Retraite des avocats ?

PAR Dorothée Fayein
Élue CNBF, SAF Amiens

Pour mémoire, la Caisse nationale des barreaux français (CNBF) gère quatre régimes obligatoires régis par le code de la sécurité sociale : retraite de base, retraite complémentaire, invalidité-décès, aide sociale.

En ce début de mandat des cent quarante-cinq délégués qui viennent d’être élus pour six années, elle est confrontée à un sujet d’actualité brûlant : la réforme des retraites.
Le projet de loi de financement de la sécurité sociale modificative pour 2023 « Réforme retraites », dont est désormais saisi le Sénat à l’heure où ces lignes sont écrites, a suscité, dans un premier temps, de la part de nos instances représentatives, une réaction tendant à prendre acte de ce que le régime autonome des avocats n’est pas supprimé ; c’est une nouvelle heureuse, tant cette autonomie de pilotage et de financement conditionne l’indépendance des avocats par les mécanismes de solidarité mis en œuvre.
Il a été dit que les deux mesures phares (augmentation progressive de l’âge légal de retraite à 64 ans et augmentation progressive de la durée d’assurance à 172 trimestres, soit 43 ans) n’auraient que peu ou pas d’incidence sur la carrière des avocats, dans la mesure où ils liquident en moyenne leurs droits à la retraite à 65,6 ans, soit au-delà de l’âge légal, et bien au-delà de la moyenne des salariés du régime général (et de la moyenne des travailleurs, en ce compris les ressortissants des régimes spéciaux).

ÉVOLUTIONS DÉMOGRAPHIQUES
En réalité, il convient d’observer avec attention les évolutions démographiques récentes de la profession pour nuancer un peu l’absence d’impact à venir de la réforme sur notre profession.
Ainsi, les pensionnés sont encore très majoritairement des hommes ; nous savons la forte féminisation de la profession d’avocat (57,7 %) ; or, le niveau de revenus des femmes (soit l’assiette des cotisations, qui détermine les ressources des régimes et l’ensemble des droits au régime complémentaire en stock) est très nettement moindre que celui des hommes, à l’exception du début de carrière.
Par ailleurs, les premières affiliations se déplacent de la tranche 20-24 ans à la tranche 25-29 (et même 18 % de 31 ans et +) ; l’âge moyen de 1ère affiliation est 28,9 ans en 2021.
Enfin, 88 % des nouveaux pensionnés justifient de trimestres validés par d’autres régimes, sans qu’on sache à quel moment de leur vie professionnelle ils ont généré ces droits.
En tout état de cause, et au regard de ces données démographiques, il est parfaitement clair que cette réforme aura un impact important sur la carrière des avocats ; compte tenu de la condition de durée d’assurance et d’âge pour le taux plein, l’âge moyen à la liquidation devrait augmenter.
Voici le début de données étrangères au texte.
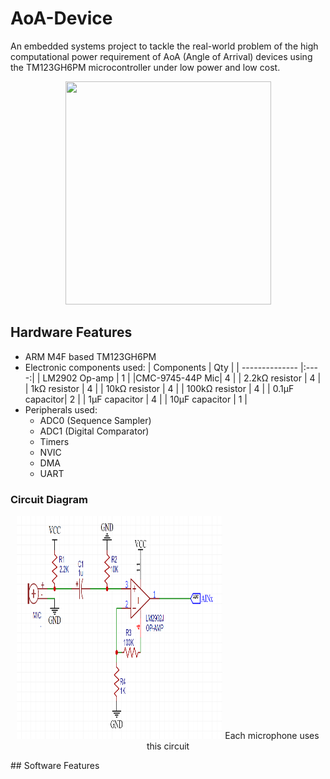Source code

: # AoA-Device
An embedded systems project to tackle the real-world problem of the high computational power requirement of AoA (Angle of Arrival) devices using the TM123GH6PM microcontroller under low power and low cost. 

<p align="center">
<img src="AoAdevice.png" width="329" height="356.875">
</p>

## Hardware Features
- ARM M4F based TM123GH6PM
- Electronic components used:
    |   Components   |  Qty |
    | -------------- |:----:|
    | LM2902 Op-amp  |  1 |
    |CMC-9745-44P Mic| 4 |
    | 2.2kΩ resistor | 4 |
    | 1kΩ resistor   | 4 |
    | 10kΩ resistor  | 4 | 
    | 100kΩ resistor | 4 |
    | 0.1μF capacitor| 2 |
    | 1μF capacitor  | 4 |
    | 10μF capacitor | 1 |
- Peripherals used: 
    - ADC0 (Sequence Sampler)
    - ADC1 (Digital Comparator)
    - Timers
    - NVIC
    - DMA
    - UART

### Circuit Diagram
<p align="center">
<img src="Circuit.png" width="329" height="356.875">
Each microphone uses this circuit
</p>
## Software Features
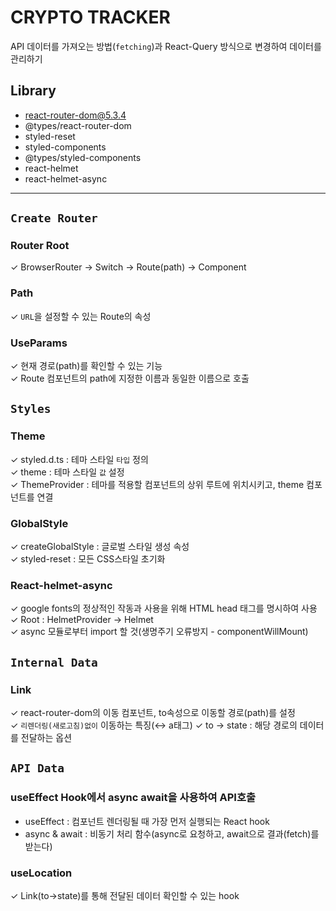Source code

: # CRYPTO TRACKER

API 데이터를 가져오는 방법(`fetching`)과 React-Query 방식으로 변경하여 데이터를 관리하기

## Library

-   react-router-dom@5.3.4
-   @types/react-router-dom
-   styled-reset
-   styled-components
-   @types/styled-components
-   react-helmet
-   react-helmet-async

---

<!-- Setup -->

## `Create Router`

### Router Root

✓ BrowserRouter → Switch → Route(path) → Component

### Path

✓ `URL`을 설정할 수 있는 Route의 속성

### UseParams

✓ 현재 경로(path)를 확인할 수 있는 기능
</br>
✓ Route 컴포넌트의 path에 지정한 이름과 동일한 이름으로 호출

<!-- Style -->

## `Styles`

### Theme

✓ styled.d.ts : 테마 스타일 `타입` 정의
</br>
✓ theme : 테마 스타일 `값` 설정
</br>
✓ ThemeProvider : 테마를 적용할 컴포넌트의 상위 루트에 위치시키고, theme 컴포넌트를 연결

### GlobalStyle

✓ createGlobalStyle : 글로벌 스타일 생성 속성
</br>
✓ styled-reset : 모든 CSS스타일 초기화

### React-helmet-async

✓ google fonts의 정상적인 작동과 사용을 위해 HTML head 태그를 명시하여 사용
</br>
✓ Root : HelmetProvider → Helmet
</br>
✓ async 모듈로부터 import 할 것(생명주기 오류방지 - componentWillMount)

<!-- Data -->

## `Internal Data`

### Link

✓ react-router-dom의 이동 컴포넌트, to속성으로 이동할 경로(path)를 설정
</br>
✓ `리렌더링(새로고침)없이` 이동하는 특징(↔ a태그)
✓ to → state : 해당 경로의 데이터를 전달하는 옵션

## `API Data`

### useEffect Hook에서 async await을 사용하여 API호출

-   useEffect : 컴포넌트 렌더링될 때 가장 먼저 실행되는 React hook
-   async & await : 비동기 처리 함수(async로 요청하고, await으로 결과(fetch)를 받는다)

### useLocation

✓ Link(to→state)를 통해 전달된 데이터 확인할 수 있는 hook
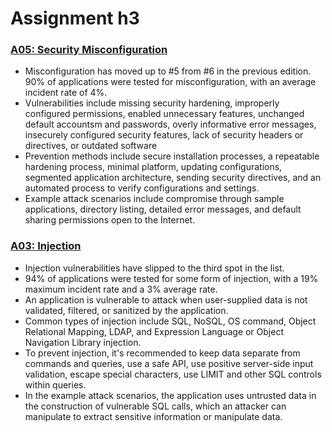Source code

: # Assignment h3

### [A05: Security Misconfiguration](https://owasp.org/Top10/A05_2021-Security_Misconfiguration/)

- Misconfiguration has moved up to #5 from #6 in the previous edition. 90% of applications were tested for misconfiguration, with an average incident rate of 4%.
- Vulnerabilities include missing security hardening, improperly configured permissions, enabled unnecessary features, unchanged default accountsm and passwords, overly informative error messages, insecurely configured security features, lack of security headers or directives, or outdated software
- Prevention methods include secure installation processes, a repeatable hardening process, minimal platform, updating configurations, segmented application architecture, sending security directives, and an automated process to verify configurations and settings.
- Example attack scenarios include compromise through sample applications, directory listing, detailed error messages, and default sharing permissions open to the Internet.

### [A03: Injection](https://owasp.org/Top10/A03_2021-Injection/)

- Injection vulnerabilities have slipped to the third spot in the list.
- 94% of applications were tested for some form of injection, with a 19% maximum incident rate and a 3% average rate.
- An application is vulnerable to attack when user-supplied data is not validated, filtered, or sanitized by the application.
- Common types of injection include SQL, NoSQL, OS command, Object Relational Mapping, LDAP, and Expression Language or Object Navigation Library injection.
- To prevent injection, it's recommended to keep data separate from commands and queries, use a safe API, use positive server-side input validation, escape special characters, use LIMIT and other SQL controls within queries.
- In the example attack scenarios, the application uses untrusted data in the construction of vulnerable SQL calls, which an attacker can manipulate to extract sensitive information or manipulate data.


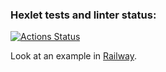 ### Hexlet tests and linter status:
[![Actions Status](https://github.com/EgorUlitin/frontend-project-12/workflows/hexlet-check/badge.svg)](https://github.com/EgorUlitin/frontend-project-12/actions)

Look at an example in [Railway](https://frontend-project-12-production-d507.up.railway.app/).

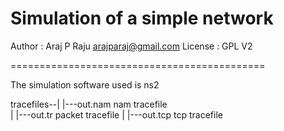 # Simulation of a simple network


Author : Araj P Raju <arajparaj@gmail.com>
License : GPL V2

============================================

The simulation software used is ns2

tracefiles--|
            |---out.nam     nam tracefile			
            |
            |---out.tr      packet tracefile
            |
            |---out.tcp     tcp tracefile
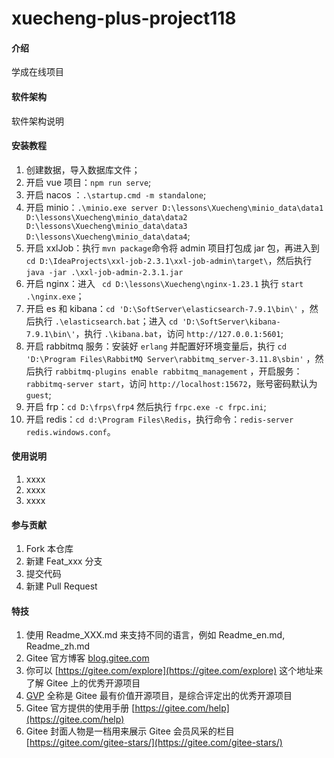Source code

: # xuecheng-plus-project118

#### 介绍
学成在线项目

#### 软件架构
软件架构说明


#### 安装教程

1.  创建数据，导入数据库文件；
2.  开启 vue 项目：`npm run serve`;
3.  开启 nacos ：`.\startup.cmd -m standalone`;
4.  开启 minio：`.\minio.exe server D:\lessons\Xuecheng\minio_data\data1 D:\lessons\Xuecheng\minio_data\data2 D:\lessons\Xuecheng\minio_data\data3 D:\lessons\Xuecheng\minio_data\data4`;
5.  开启 xxlJob：执行 `mvn package`命令将 admin 项目打包成 jar 包，再进入到 `cd D:\IdeaProjects\xxl-job-2.3.1\xxl-job-admin\target\`，然后执行`java -jar .\xxl-job-admin-2.3.1.jar `
6.  开启 nginx：进入 ` cd D:\lessons\Xuecheng\nginx-1.23.1` 执行 `start .\nginx.exe`；
7.  开启 es 和 kibana：`cd 'D:\SoftServer\elasticsearch-7.9.1\bin\'` ，然后执行 `.\elasticsearch.bat`；进入 `cd 'D:\SoftServer\kibana-7.9.1\bin\'`，执行 `.\kibana.bat`，访问 `http://127.0.0.1:5601`;
8.  开启 rabbitmq 服务：安装好 `erlang` 并配置好环境变量后，执行 `cd 'D:\Program Files\RabbitMQ Server\rabbitmq_server-3.11.8\sbin'` ，然后执行 `rabbitmq-plugins enable rabbitmq_management` ，开启服务：`rabbitmq-server start`，访问 `http://localhost:15672`，账号密码默认为 `guest`;
9.  开启 frp：`cd D:\frps\frp4` 然后执行 `frpc.exe -c frpc.ini`;
10.  开启 redis：`cd d:\Program Files\Redis`，执行命令：`redis-server redis.windows.conf`。

#### 使用说明

1.  xxxx
2.  xxxx
3.  xxxx

#### 参与贡献

1.  Fork 本仓库
2.  新建 Feat_xxx 分支
3.  提交代码
4.  新建 Pull Request


#### 特技

1.  使用 Readme\_XXX.md 来支持不同的语言，例如 Readme\_en.md, Readme\_zh.md
2.  Gitee 官方博客 [blog.gitee.com](https://blog.gitee.com)
3.  你可以 [https://gitee.com/explore](https://gitee.com/explore) 这个地址来了解 Gitee 上的优秀开源项目
4.  [GVP](https://gitee.com/gvp) 全称是 Gitee 最有价值开源项目，是综合评定出的优秀开源项目
5.  Gitee 官方提供的使用手册 [https://gitee.com/help](https://gitee.com/help)
6.  Gitee 封面人物是一档用来展示 Gitee 会员风采的栏目 [https://gitee.com/gitee-stars/](https://gitee.com/gitee-stars/)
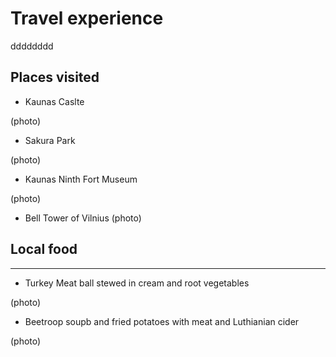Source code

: # Travel experience 
dddddddd
## Places visited

* Kaunas Caslte

(photo)

+ Sakura Park

(photo)

- Kaunas Ninth Fort Museum

(photo)

+ Bell Tower of Vilnius
(photo)

## Local food 
********************************************************************************************************************************************************************************************************************************
* Turkey Meat ball stewed in cream and root vegetables

(photo)

-  Beetroop soupb and fried potatoes with meat and Luthianian cider

  (photo)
infographie sur les chiffres clés de la retraite des avocats

Par ailleurs, la réforme envisage d’aborder des points sur lesquels il conviendra d’être vigilant, tant la profession d’avocats y répond actuellement par des dispositifs singuliers :

  • L’unification du recouvrement des cotisations (exposé des motifs du projet).
  • La « meilleure adéquation » entre cotisation et droits acquis, qui semble aller à rebours de notre système fondé sur la solidarité par le caractère forfaitaire de la pension de retraite de base.
  • Les droits familiaux (majoration de la retraite de base pour les personnes ayant eu 3 enfants au moins demandée par la caisse d’assurance vieillesse des professionnels libéraux).
  • Le cumul emploi-retraite ou la retraite progressive (à l’heure actuelle, le dispositif permet à des avocats ayant liquidé leurs pensions auprès de tous les régimes de poursuivre leur activité professionnelle, en cotisant sans contrepartie de droits).
  • Les réversions (à l’heure actuelle, les pensions de réversion sont versées aux ayants droit des avocats sans conditions de ressources).

On peut toutefois espérer que la réforme soit l’occasion pour la profession de redéfinir ses socles de solidarité et les processus mis en œuvre pour les sécuriser, et de s’interroger sur les causes des inégalités encore constatées, comme l’importante disparité des revenus entre les hommes et les femmes et l’insuffisante rétribution des avocats qui acceptent d’intervenir au titre de l’aide juridictionnelle.